Aim of the task >> Go through the entries below and say how many lines contain the string "Datos"; write only that number.

Available data >>
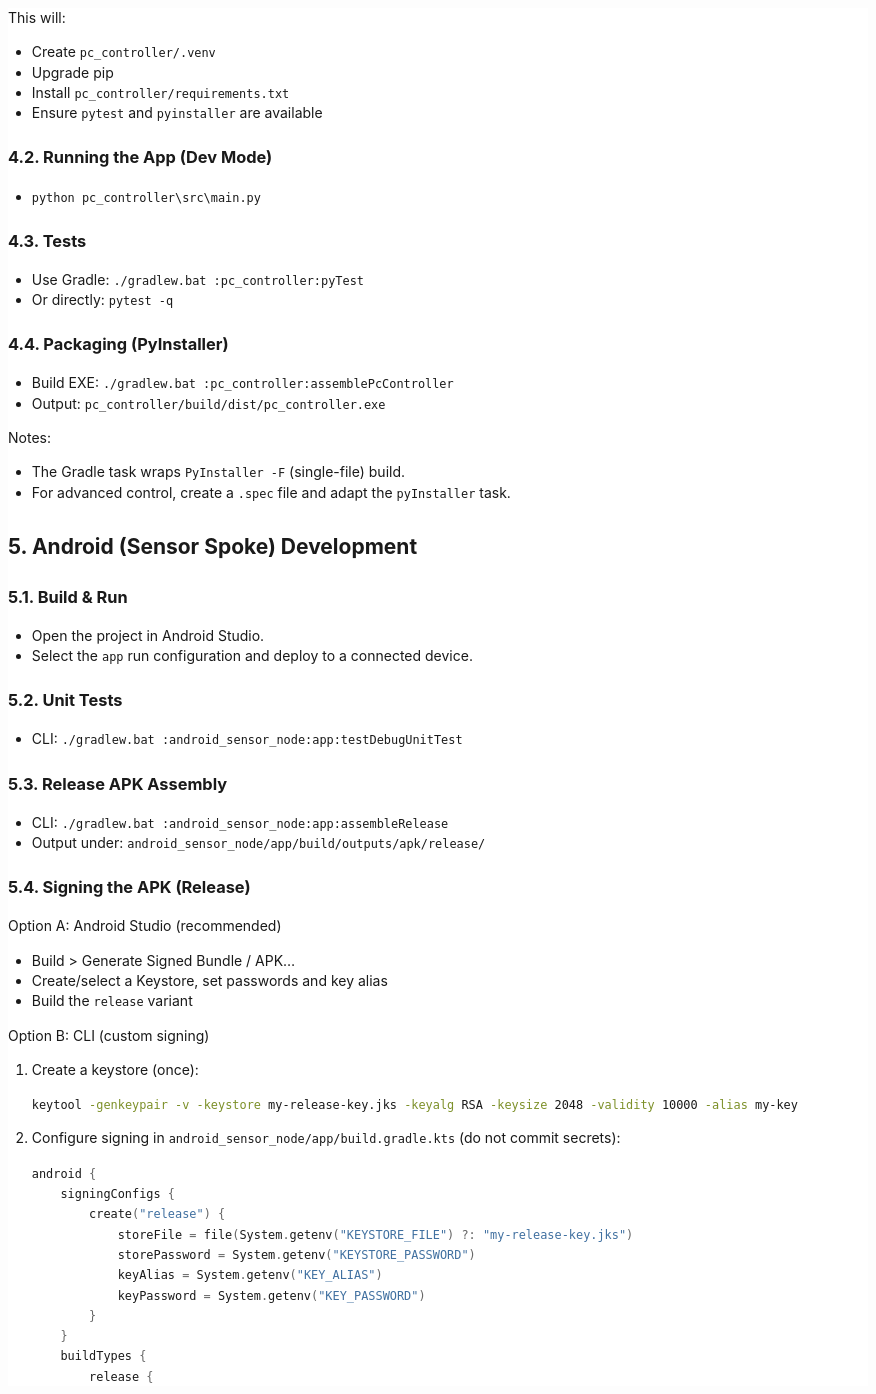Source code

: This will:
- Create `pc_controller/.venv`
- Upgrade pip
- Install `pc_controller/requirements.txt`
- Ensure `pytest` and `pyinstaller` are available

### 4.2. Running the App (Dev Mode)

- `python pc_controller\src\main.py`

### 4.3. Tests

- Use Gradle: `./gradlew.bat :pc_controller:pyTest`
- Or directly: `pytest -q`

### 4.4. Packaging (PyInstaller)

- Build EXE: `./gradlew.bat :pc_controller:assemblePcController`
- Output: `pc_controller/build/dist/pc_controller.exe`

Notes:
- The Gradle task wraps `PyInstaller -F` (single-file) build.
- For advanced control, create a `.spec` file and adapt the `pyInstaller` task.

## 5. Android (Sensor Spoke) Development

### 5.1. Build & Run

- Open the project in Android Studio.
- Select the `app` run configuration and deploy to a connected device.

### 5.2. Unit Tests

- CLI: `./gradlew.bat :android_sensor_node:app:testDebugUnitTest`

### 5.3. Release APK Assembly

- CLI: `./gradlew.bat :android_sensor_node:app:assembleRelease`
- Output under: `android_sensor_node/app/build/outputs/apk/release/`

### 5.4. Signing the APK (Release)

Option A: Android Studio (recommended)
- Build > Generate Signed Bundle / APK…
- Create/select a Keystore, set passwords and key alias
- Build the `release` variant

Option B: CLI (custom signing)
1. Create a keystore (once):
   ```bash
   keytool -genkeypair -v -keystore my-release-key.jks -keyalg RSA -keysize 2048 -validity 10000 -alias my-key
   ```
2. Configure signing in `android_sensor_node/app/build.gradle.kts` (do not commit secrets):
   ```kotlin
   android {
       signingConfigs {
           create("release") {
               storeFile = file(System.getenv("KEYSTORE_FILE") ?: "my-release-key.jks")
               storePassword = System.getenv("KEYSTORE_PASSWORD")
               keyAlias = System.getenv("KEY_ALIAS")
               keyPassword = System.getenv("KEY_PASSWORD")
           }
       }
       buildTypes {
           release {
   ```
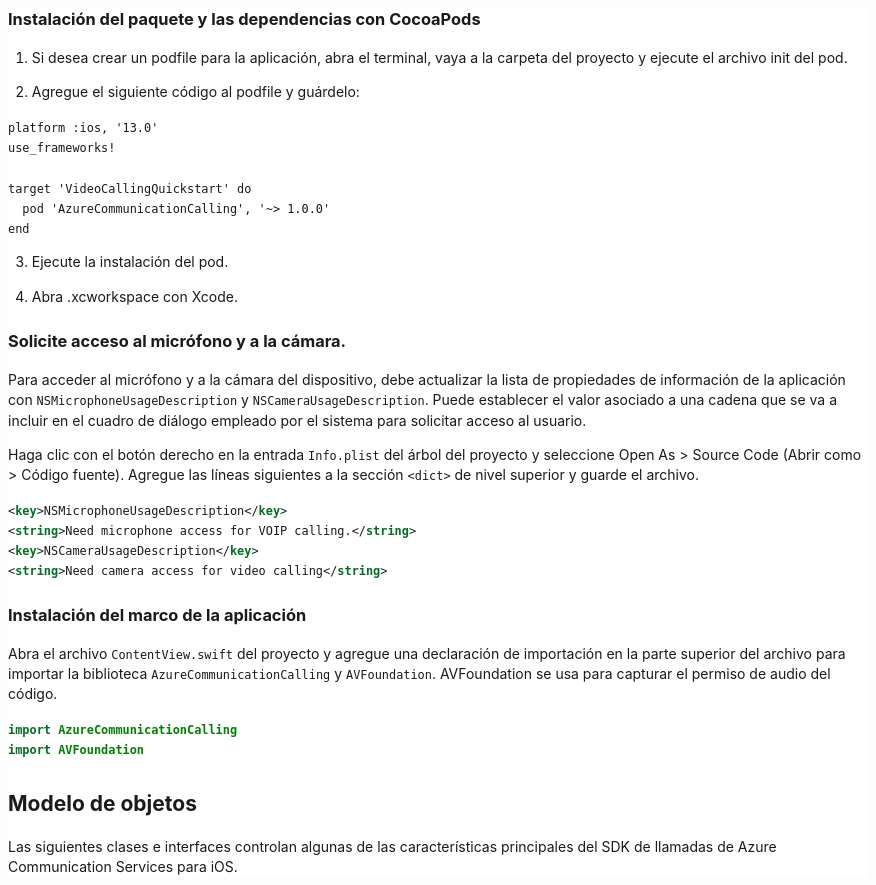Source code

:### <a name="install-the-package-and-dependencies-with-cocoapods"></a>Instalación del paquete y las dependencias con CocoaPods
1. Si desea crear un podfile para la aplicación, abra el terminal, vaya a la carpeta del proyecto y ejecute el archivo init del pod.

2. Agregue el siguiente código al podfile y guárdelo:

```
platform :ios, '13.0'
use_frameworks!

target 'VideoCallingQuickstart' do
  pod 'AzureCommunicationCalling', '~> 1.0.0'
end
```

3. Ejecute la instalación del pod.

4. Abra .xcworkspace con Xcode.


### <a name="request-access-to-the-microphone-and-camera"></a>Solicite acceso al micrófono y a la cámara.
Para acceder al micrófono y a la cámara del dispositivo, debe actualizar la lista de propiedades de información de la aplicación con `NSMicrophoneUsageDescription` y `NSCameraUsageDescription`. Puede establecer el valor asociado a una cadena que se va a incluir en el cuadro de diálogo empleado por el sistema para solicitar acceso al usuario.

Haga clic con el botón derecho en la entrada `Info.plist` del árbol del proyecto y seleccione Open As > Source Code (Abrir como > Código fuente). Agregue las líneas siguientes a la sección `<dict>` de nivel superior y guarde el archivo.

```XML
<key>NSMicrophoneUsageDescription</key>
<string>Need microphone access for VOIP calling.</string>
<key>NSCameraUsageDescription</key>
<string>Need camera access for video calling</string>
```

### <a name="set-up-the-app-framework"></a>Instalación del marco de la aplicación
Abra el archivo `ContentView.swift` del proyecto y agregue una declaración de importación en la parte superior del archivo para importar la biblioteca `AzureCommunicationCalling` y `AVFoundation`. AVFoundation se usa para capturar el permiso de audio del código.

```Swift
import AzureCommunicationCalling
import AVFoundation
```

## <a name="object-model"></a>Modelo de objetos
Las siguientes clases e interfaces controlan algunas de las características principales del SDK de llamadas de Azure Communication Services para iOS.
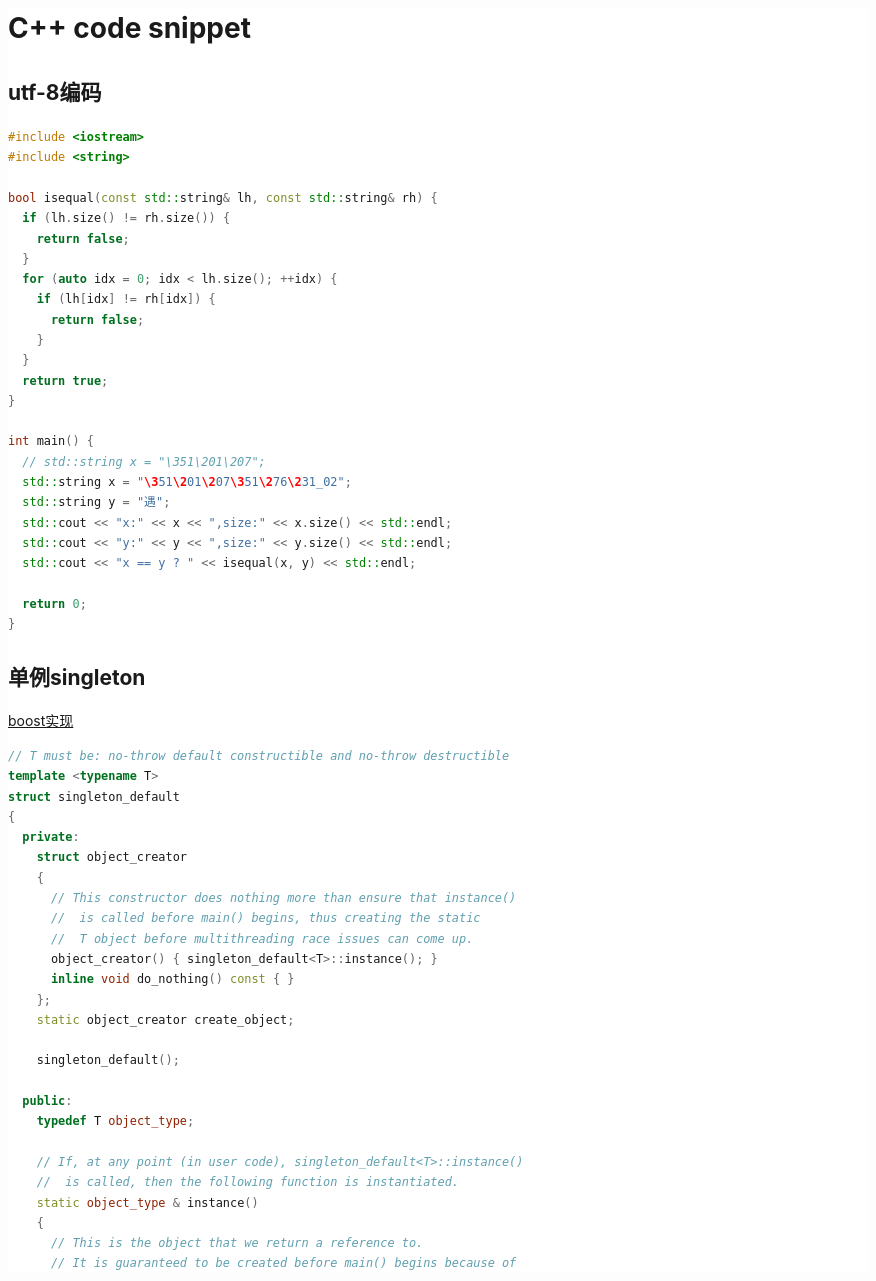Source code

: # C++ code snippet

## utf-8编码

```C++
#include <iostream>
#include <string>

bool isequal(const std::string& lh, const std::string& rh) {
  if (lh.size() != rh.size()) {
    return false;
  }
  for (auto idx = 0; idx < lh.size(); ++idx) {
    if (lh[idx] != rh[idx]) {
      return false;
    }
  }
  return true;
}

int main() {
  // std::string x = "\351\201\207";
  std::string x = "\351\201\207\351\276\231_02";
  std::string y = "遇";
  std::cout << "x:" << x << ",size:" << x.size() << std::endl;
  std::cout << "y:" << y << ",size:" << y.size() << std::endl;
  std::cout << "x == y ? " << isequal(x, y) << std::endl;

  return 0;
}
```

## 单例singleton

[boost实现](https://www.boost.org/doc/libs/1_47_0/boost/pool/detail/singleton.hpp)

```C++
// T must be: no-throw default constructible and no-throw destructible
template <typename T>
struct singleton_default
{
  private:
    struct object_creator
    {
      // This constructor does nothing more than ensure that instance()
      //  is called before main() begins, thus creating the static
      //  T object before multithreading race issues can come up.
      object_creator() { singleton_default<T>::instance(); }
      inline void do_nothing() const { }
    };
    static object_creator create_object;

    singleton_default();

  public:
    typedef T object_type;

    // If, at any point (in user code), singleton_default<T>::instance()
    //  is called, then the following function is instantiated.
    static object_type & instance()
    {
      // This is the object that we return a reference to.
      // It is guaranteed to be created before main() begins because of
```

---

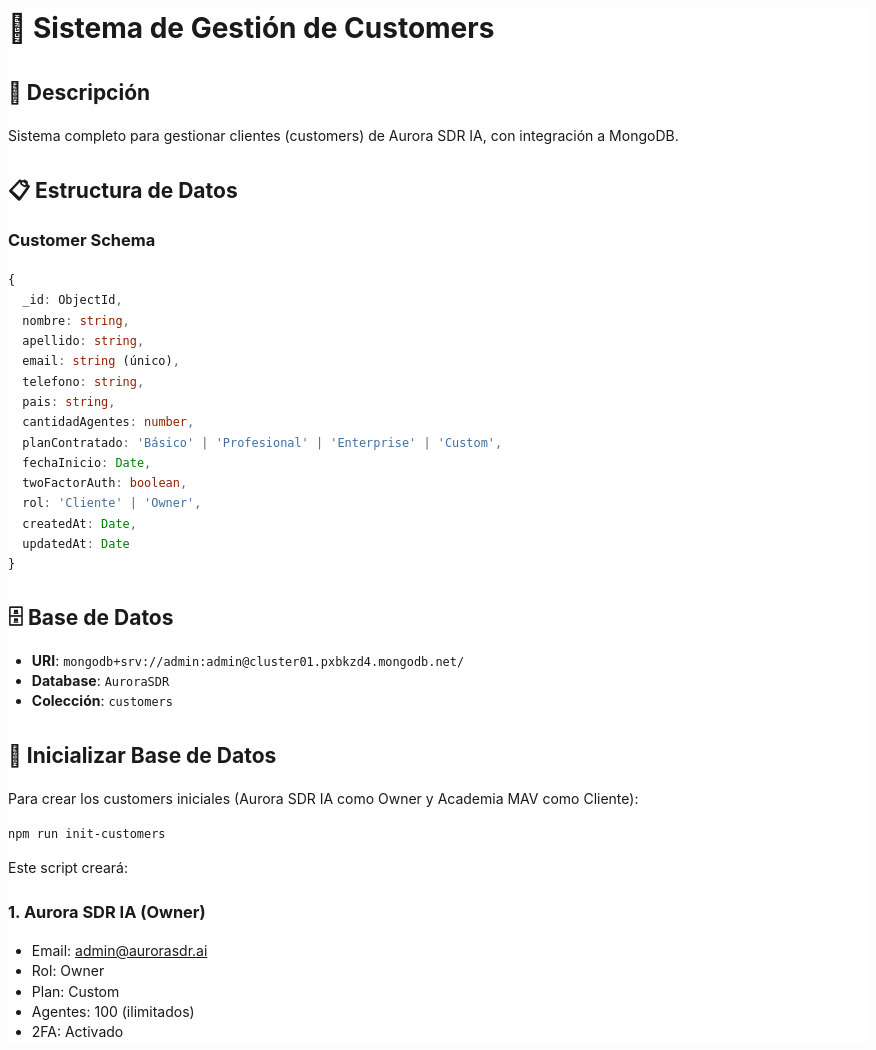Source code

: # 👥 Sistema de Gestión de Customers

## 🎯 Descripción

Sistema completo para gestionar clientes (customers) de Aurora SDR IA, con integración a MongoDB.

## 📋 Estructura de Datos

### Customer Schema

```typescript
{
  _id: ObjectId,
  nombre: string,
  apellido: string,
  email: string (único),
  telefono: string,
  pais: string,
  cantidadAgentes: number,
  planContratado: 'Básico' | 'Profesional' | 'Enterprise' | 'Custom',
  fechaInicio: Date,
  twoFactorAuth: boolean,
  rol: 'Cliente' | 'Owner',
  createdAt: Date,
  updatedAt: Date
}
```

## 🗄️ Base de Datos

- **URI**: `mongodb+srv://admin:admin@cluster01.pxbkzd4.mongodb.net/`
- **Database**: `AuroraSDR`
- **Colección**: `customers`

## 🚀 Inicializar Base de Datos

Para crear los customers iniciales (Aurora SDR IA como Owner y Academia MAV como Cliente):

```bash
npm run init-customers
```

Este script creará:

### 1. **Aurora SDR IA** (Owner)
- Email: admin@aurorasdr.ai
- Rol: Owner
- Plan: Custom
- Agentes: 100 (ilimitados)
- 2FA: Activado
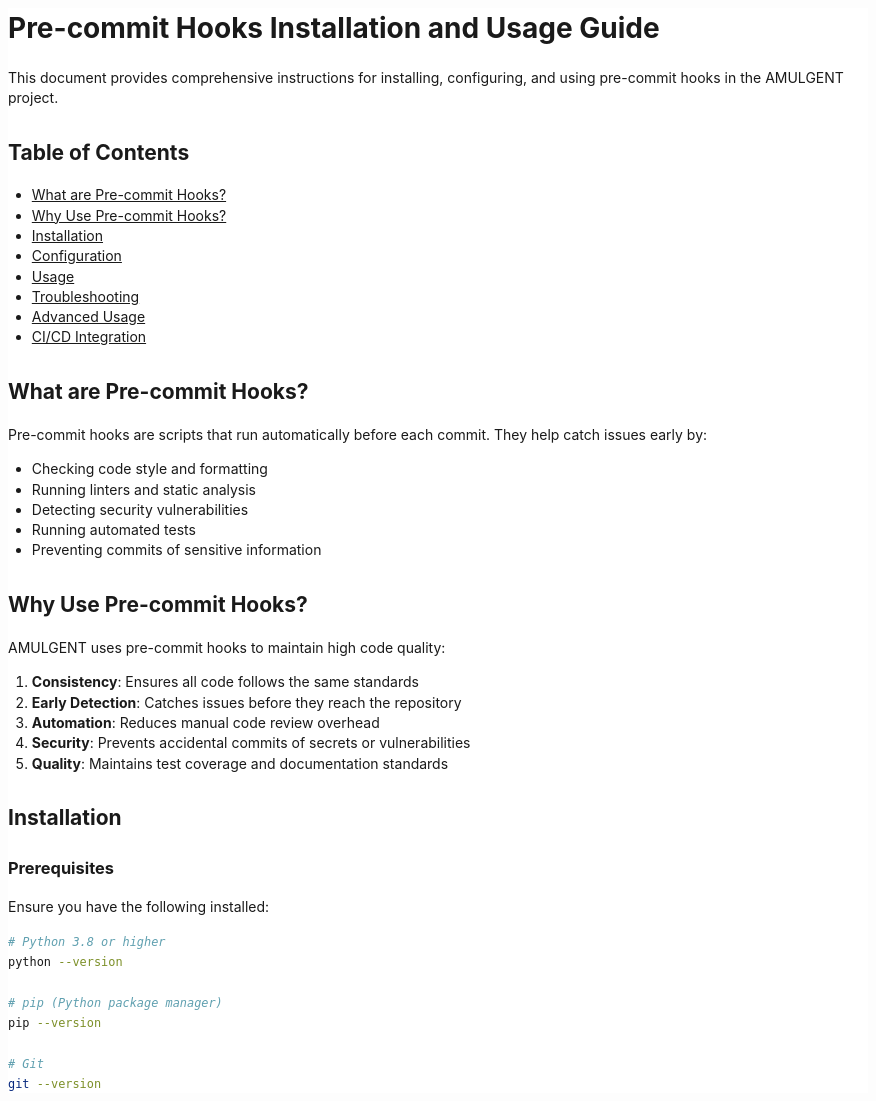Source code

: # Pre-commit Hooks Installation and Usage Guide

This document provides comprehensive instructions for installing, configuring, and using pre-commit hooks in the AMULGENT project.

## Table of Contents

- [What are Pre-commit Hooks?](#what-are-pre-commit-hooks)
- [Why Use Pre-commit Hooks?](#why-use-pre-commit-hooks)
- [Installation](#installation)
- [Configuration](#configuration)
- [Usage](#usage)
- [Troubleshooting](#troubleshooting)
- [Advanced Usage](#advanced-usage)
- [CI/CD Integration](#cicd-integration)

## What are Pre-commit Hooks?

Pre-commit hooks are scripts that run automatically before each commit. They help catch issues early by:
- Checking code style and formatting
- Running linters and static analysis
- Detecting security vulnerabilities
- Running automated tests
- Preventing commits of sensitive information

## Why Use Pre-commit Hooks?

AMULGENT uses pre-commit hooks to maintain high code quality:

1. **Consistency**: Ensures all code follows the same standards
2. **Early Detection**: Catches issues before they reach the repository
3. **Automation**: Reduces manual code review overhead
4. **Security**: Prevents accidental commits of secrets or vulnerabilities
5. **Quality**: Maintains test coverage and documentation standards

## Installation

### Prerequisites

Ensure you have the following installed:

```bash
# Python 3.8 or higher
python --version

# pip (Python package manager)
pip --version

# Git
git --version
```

--

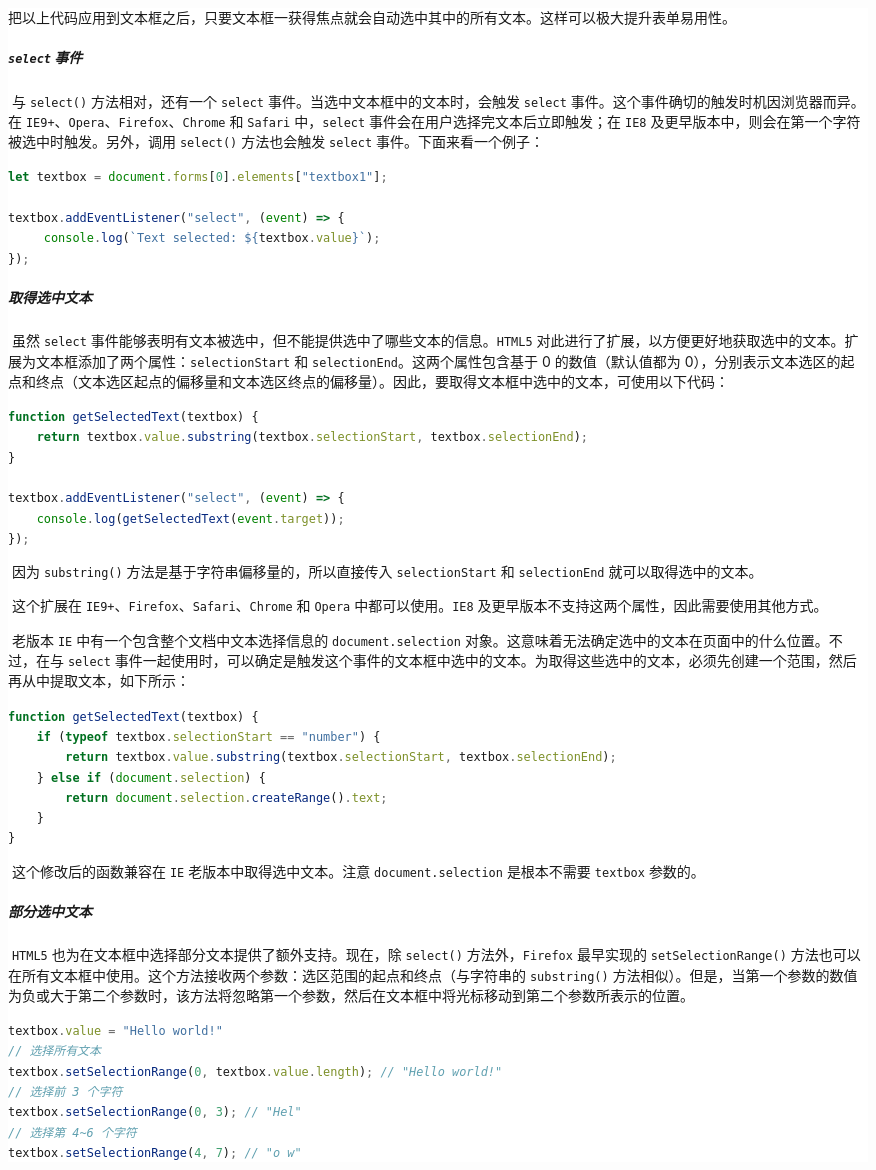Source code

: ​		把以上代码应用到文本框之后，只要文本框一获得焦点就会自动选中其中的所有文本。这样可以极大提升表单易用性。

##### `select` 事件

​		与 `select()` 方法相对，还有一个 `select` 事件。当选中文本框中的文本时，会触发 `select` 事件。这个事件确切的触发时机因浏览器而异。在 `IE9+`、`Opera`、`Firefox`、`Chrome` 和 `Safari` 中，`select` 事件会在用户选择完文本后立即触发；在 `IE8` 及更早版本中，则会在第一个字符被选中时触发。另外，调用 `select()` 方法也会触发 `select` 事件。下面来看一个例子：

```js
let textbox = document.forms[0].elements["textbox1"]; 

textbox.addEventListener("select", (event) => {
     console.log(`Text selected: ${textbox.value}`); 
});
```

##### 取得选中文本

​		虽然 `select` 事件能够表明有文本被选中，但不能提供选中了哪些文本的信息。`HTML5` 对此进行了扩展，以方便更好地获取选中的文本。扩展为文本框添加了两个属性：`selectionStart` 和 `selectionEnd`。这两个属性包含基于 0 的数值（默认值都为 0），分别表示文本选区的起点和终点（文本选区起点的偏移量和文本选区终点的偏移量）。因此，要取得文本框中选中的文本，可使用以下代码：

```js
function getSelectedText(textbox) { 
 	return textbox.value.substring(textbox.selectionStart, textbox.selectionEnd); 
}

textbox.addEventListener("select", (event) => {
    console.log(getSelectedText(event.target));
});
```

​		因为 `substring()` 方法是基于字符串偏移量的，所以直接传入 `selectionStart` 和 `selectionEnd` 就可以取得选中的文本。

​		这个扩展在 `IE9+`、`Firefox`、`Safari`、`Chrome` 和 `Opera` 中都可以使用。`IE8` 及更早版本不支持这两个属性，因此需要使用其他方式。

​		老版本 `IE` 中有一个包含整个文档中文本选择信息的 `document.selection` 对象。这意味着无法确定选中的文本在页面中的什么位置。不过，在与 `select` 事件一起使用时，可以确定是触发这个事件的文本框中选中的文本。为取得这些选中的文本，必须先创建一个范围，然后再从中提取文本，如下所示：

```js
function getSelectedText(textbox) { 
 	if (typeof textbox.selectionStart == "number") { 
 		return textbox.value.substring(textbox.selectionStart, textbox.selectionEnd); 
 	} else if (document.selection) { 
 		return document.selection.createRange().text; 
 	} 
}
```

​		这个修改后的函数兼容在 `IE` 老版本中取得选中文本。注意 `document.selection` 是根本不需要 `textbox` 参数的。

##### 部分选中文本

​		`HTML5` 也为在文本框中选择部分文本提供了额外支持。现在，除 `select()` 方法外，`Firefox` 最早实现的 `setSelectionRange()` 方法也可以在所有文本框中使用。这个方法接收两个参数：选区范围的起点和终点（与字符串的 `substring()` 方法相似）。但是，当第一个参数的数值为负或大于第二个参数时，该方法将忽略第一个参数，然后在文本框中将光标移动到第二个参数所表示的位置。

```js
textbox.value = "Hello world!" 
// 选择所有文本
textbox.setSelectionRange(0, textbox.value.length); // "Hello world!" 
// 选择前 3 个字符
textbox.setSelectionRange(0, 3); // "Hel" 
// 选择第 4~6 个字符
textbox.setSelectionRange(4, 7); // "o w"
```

Your response >> 3